--- Task brief ---
Your answer is the lines below, exactly, from the one that contains "nose: (237, 119)" through the one that contains "left back paw: (505, 182)", both included.

--- Available data ---
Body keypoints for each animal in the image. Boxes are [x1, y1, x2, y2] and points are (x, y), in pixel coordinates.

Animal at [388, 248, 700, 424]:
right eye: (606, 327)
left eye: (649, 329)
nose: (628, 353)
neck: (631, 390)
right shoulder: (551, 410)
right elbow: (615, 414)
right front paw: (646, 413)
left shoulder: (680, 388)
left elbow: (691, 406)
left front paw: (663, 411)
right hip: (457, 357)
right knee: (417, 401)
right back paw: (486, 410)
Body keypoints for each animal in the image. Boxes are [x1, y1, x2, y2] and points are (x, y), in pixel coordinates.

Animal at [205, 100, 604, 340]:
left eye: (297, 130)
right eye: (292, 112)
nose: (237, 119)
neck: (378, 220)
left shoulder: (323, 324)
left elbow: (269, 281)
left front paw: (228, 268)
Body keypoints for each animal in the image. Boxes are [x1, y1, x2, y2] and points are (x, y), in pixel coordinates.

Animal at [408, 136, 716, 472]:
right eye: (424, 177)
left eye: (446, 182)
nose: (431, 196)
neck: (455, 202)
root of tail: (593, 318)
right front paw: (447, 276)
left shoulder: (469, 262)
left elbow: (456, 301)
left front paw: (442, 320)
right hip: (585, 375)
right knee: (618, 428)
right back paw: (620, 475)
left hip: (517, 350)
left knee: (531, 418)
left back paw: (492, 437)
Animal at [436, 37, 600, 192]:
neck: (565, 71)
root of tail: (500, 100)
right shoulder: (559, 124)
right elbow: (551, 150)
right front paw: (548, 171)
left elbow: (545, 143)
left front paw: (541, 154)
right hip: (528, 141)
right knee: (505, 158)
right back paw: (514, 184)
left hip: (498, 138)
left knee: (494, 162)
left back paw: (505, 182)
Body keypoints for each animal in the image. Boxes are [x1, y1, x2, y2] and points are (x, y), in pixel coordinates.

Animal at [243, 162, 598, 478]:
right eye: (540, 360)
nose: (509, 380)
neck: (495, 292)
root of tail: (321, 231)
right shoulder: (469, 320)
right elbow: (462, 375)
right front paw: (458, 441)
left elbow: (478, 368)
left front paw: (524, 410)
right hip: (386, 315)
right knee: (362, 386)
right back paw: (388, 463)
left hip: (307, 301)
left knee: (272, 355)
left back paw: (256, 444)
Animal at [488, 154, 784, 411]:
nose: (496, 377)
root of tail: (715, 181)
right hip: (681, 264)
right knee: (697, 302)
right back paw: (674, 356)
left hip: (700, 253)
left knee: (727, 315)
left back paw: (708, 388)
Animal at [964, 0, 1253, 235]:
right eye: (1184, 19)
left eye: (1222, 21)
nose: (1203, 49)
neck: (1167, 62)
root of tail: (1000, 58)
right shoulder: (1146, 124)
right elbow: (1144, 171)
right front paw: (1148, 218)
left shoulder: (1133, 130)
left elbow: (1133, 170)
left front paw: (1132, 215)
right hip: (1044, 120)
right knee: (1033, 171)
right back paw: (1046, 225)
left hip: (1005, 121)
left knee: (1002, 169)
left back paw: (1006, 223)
---
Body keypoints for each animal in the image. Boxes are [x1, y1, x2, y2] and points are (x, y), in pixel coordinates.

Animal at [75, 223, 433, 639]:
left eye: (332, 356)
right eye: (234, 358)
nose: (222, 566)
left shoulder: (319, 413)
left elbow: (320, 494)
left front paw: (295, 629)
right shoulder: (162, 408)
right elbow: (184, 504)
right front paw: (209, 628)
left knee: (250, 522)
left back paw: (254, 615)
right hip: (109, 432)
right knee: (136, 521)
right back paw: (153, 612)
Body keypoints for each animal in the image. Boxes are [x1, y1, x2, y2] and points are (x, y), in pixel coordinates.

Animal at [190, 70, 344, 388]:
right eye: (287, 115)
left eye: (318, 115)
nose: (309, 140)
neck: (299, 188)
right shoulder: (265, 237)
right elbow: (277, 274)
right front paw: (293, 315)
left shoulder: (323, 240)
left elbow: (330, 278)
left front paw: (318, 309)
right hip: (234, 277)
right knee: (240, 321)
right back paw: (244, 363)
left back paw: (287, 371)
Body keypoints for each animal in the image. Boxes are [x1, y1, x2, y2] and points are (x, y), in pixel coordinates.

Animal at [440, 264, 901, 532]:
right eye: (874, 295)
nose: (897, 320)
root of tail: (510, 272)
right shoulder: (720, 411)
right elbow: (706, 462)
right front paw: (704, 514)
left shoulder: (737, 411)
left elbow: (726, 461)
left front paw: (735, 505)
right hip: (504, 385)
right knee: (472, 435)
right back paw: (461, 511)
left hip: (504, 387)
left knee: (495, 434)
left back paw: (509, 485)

--- Answer area ---
nose: (237, 119)
neck: (378, 220)
left shoulder: (323, 324)
left elbow: (269, 281)
left front paw: (228, 268)
Body keypoints for each animal in the image. Boxes are [x1, y1, x2, y2] and points are (x, y), in pixel coordinates.

Animal at [408, 136, 716, 472]:
right eye: (424, 177)
left eye: (446, 182)
nose: (431, 196)
neck: (455, 202)
root of tail: (593, 318)
right front paw: (447, 276)
left shoulder: (469, 262)
left elbow: (456, 301)
left front paw: (442, 320)
right hip: (585, 375)
right knee: (618, 428)
right back paw: (620, 475)
left hip: (517, 350)
left knee: (531, 418)
left back paw: (492, 437)
Animal at [436, 37, 600, 192]:
neck: (565, 71)
root of tail: (500, 100)
right shoulder: (559, 124)
right elbow: (551, 150)
right front paw: (548, 171)
left elbow: (545, 143)
left front paw: (541, 154)
right hip: (528, 141)
right knee: (505, 158)
right back paw: (514, 184)
left hip: (498, 138)
left knee: (494, 162)
left back paw: (505, 182)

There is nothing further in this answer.